Center for Humanities Research Fellowships for Fall 2021 and Spring 2022

The Center for Humanities Research is welcoming applications to be a CHR fellow for fall 2021 and spring 2022. Fellows will be released from two courses the semester of their fellowship so that they may focus on writing and on participating in the intellectual life of the CHR. Applications due April 16. Please see instructions below.

The CHR’s theme for next year is Pasts/Presents/Futures

Since March of 2020 we have been living in what political theorist Elizabeth Povinelli might call a “durative present.” In some ways the past, or pre-times, feels irretrievably lost, and the future unimaginable, just beyond our grasp. But it is equally true that this durative present has revealed that much of what we thought to be past, over and done with, lives on in the present. The Black Lives Matter protests, for instance, have made publicly visible how past racial violence infuses the present, what Saidiya Hartman has called the “afterlives of slavery.”

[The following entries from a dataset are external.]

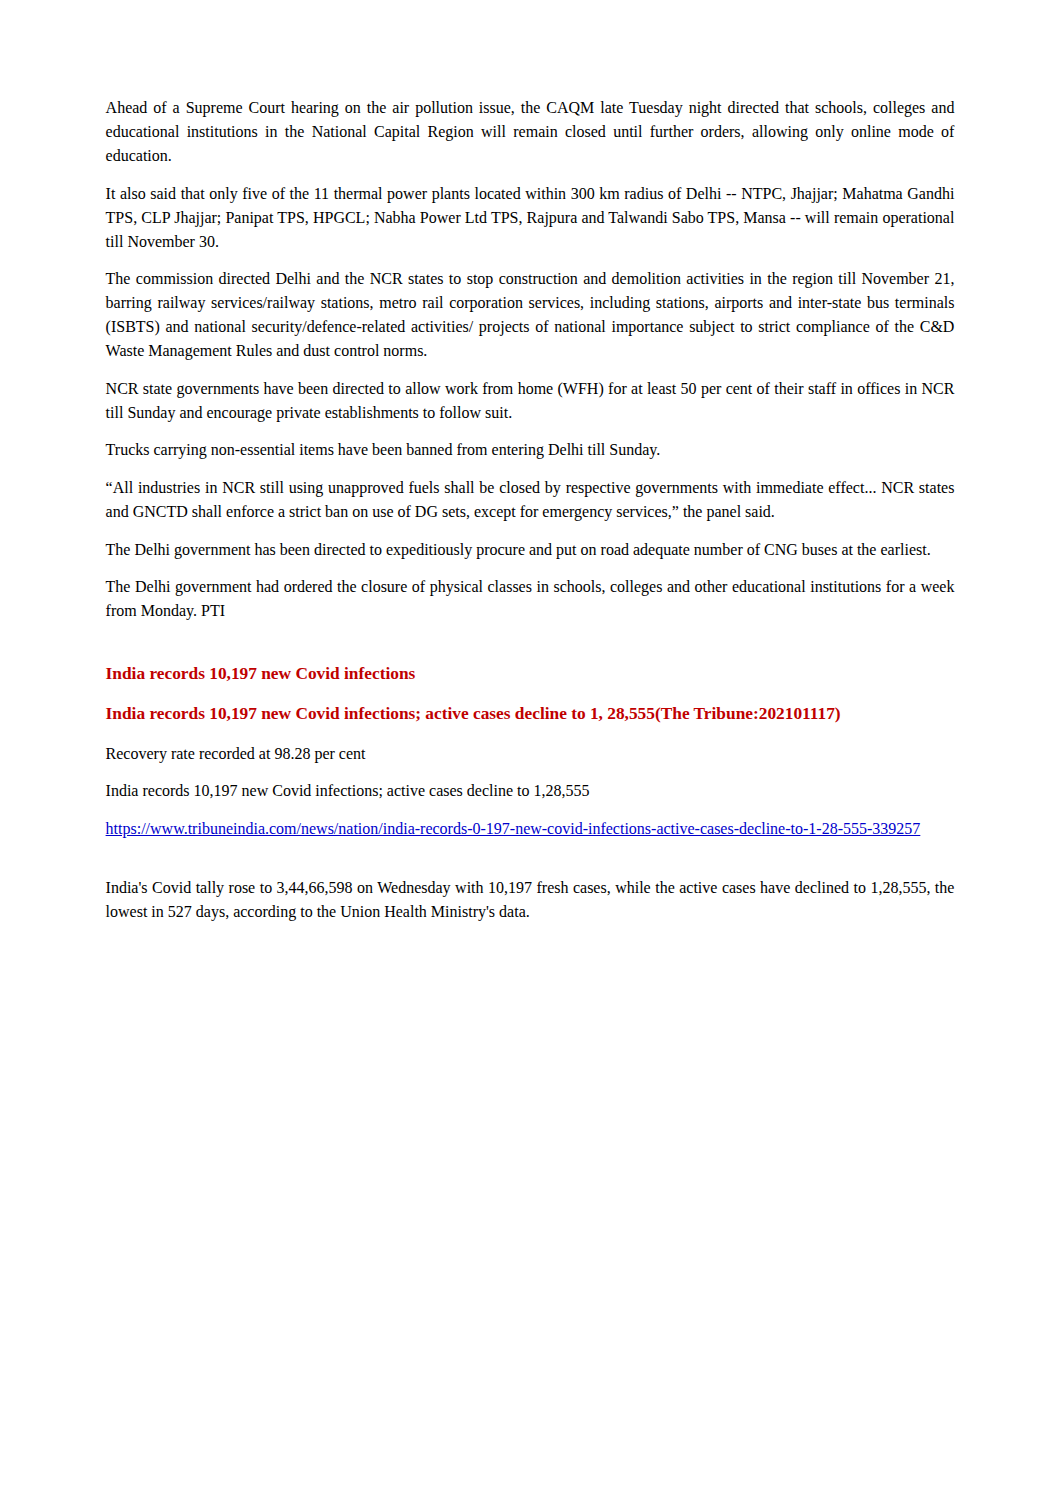Ahead of a Supreme Court hearing on the air pollution issue, the CAQM late Tuesday night directed that schools, colleges and educational institutions in the National Capital Region will remain closed until further orders, allowing only online mode of education.
It also said that only five of the 11 thermal power plants located within 300 km radius of Delhi -- NTPC, Jhajjar; Mahatma Gandhi TPS, CLP Jhajjar; Panipat TPS, HPGCL; Nabha Power Ltd TPS, Rajpura and Talwandi Sabo TPS, Mansa -- will remain operational till November 30.
The commission directed Delhi and the NCR states to stop construction and demolition activities in the region till November 21, barring railway services/railway stations, metro rail corporation services, including stations, airports and inter-state bus terminals (ISBTS) and national security/defence-related activities/ projects of national importance subject to strict compliance of the C&D Waste Management Rules and dust control norms.
NCR state governments have been directed to allow work from home (WFH) for at least 50 per cent of their staff in offices in NCR till Sunday and encourage private establishments to follow suit.
Trucks carrying non-essential items have been banned from entering Delhi till Sunday.
“All industries in NCR still using unapproved fuels shall be closed by respective governments with immediate effect... NCR states and GNCTD shall enforce a strict ban on use of DG sets, except for emergency services,” the panel said.
The Delhi government has been directed to expeditiously procure and put on road adequate number of CNG buses at the earliest.
The Delhi government had ordered the closure of physical classes in schools, colleges and other educational institutions for a week from Monday. PTI
India records 10,197 new Covid infections
India records 10,197 new Covid infections; active cases decline to 1, 28,555(The Tribune:202101117)
Recovery rate recorded at 98.28 per cent
India records 10,197 new Covid infections; active cases decline to 1,28,555
https://www.tribuneindia.com/news/nation/india-records-0-197-new-covid-infections-active-cases-decline-to-1-28-555-339257
India's Covid tally rose to 3,44,66,598 on Wednesday with 10,197 fresh cases, while the active cases have declined to 1,28,555, the lowest in 527 days, according to the Union Health Ministry's data.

And neither, we have learned, does the future unfold as we think it will. 

Furthermore, our attempts to articulate distinctions between pasts, presents, and futures, are predicated on conceptions of time and temporality that are neither neutral nor fixed. Conceptions of time have, historically, delimited what we are able and unable to see, lending visibility to certain events, peoples, and subjectivities while pushing others into obscurity. Temporal formations can constrain, do violence, or create possibilities; they can be mobilized in ways that normalize, or as strategies of resistance. Temporality permeates humanistic studies across periods, disciplines, genres, and geopolitical regions. 

The Center for Humanities Research invites applications from faculty and advanced PhD candidates whose research takes up temporal encounters between pasts, presents, and futures in the broadest possible sense. We are open to all proposals that engage substantially with temporality as a theme (rather than primarily as a fact of research) and the problematic of past/present/future, including those that might address any of the following questions: 

  • What does the present tense open or foreclose, and for whom?
  • Do societies, religions, states, individuals have an obligation to the past? To the future? How has that obligation been articulated in the many archives of the past (narrative, image, speech, ritual, or performance)? 
  • Is there an ethics of remembering? 
  • What is the temporality of change, and how is it initiated? 
  • What are the contours of futurity? How, and in what contexts, is it possible to imagine a different future?  

These semester-long fellowships provide two course-releases (for tenure-line faculty) and tuition and stipend (for PhD students), and require residency at the center (participation in regular meetings with the cohort of fellows, public presentation of research, and attendance at all center events). We will accept fellows from as wide a range of disciplines, departments, and programs as possible working on projects related to our theme.